NEW YORK—Mayor Bloomberg announced on Wednesday that more than a hundred projects to reduce energy consummation in the city have been launched or are finished.
Sixty-two of the projects that have been completed so far, totalling $16 million in costs, will save the city $2.3 million each year, and reduce the city’s greenhouse emission by 8,600 metric tons, according to a press release.
The projects are part of the sustainability program PlaNYC, aimed at reducing the greenhouse gas emissions of city government buildings and operations by 30 percent in 2017, equalling 1.68 million metric tons of CO2.
The program was launched in 2007 by the mayor. Part of the plans are to upgrade the city’s lighting, and heating and cooling systems in schools, sanitation garages, police precincts, and cultural facilities.

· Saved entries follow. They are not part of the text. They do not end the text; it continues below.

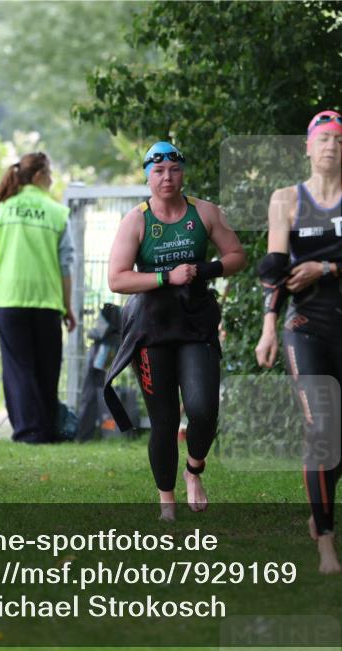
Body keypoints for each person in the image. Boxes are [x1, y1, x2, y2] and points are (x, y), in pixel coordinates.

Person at [254, 111, 342, 573]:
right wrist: (269, 324)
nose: (330, 147)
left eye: (338, 139)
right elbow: (276, 269)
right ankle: (326, 542)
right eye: (322, 140)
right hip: (305, 326)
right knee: (319, 431)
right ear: (307, 148)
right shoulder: (285, 200)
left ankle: (320, 498)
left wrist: (328, 267)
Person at [105, 141, 246, 521]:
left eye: (174, 170)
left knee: (203, 410)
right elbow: (116, 279)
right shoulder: (137, 220)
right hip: (151, 328)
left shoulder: (204, 212)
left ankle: (194, 470)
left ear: (183, 173)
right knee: (164, 421)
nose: (167, 178)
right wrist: (167, 276)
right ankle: (166, 498)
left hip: (195, 322)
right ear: (148, 176)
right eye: (158, 171)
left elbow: (237, 256)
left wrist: (203, 270)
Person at [0, 152, 76, 443]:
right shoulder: (57, 211)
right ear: (38, 176)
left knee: (18, 368)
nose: (52, 180)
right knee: (47, 367)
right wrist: (67, 305)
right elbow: (65, 263)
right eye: (49, 175)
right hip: (46, 299)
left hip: (9, 299)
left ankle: (26, 431)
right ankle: (46, 429)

“Seventy-five percent of our overall carbon emissions come from buildings, older buildings are a major source of those emissions, and we have reduced them with energy-saving retrofits that will pay for themselves,” said Bloomberg in the press release.
In October 2007 it was decided that 10 percent of the city’s energy budget, between $80 and $100 million a year is used to reach the greenhouse emissions goal.

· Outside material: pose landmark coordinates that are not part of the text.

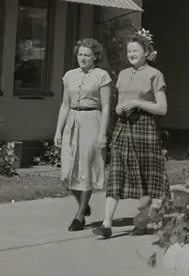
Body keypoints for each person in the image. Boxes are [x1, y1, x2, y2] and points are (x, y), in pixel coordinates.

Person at [96, 30, 170, 240]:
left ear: (146, 52)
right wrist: (119, 108)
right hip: (123, 127)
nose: (132, 54)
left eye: (135, 50)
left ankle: (142, 222)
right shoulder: (123, 74)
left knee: (146, 177)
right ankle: (106, 224)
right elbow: (120, 102)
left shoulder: (155, 75)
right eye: (129, 51)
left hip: (145, 128)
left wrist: (138, 103)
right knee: (116, 174)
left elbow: (162, 108)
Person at [54, 39, 112, 231]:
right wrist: (58, 130)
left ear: (96, 56)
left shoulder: (102, 76)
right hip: (72, 120)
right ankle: (83, 205)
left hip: (92, 121)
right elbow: (65, 104)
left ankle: (79, 217)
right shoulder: (69, 76)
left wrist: (103, 134)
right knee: (67, 171)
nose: (83, 58)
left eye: (87, 55)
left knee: (86, 168)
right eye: (80, 54)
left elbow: (106, 107)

The total costs for the whole project are estimated at $2.3 billion, spent over a nine year period.
So far over $900 million has been committed by the city. In November the city received $87 million of funds as part of the Federal stimulus money.
Part of the federal funds is aimed at the implementation of new technologies to reduce energy consumption. The city is now looking into the possibility to use combined heat and power technologies in its highest energy-consuming city facilities.
The use of the funds also includes the installation of fuel catalysts and economizers at 200 schools to reduce fuel use.
Bloomberg will attend the U.N. Climate Change Conference in Copenhagen later this month, presenting the PlaNYC program.
“In Copenhagen, I look forward to learning what other world cities are doing to reduce emissions, and also letting them know about the successes we have had with our PlaNYC projects,” said Bloomberg.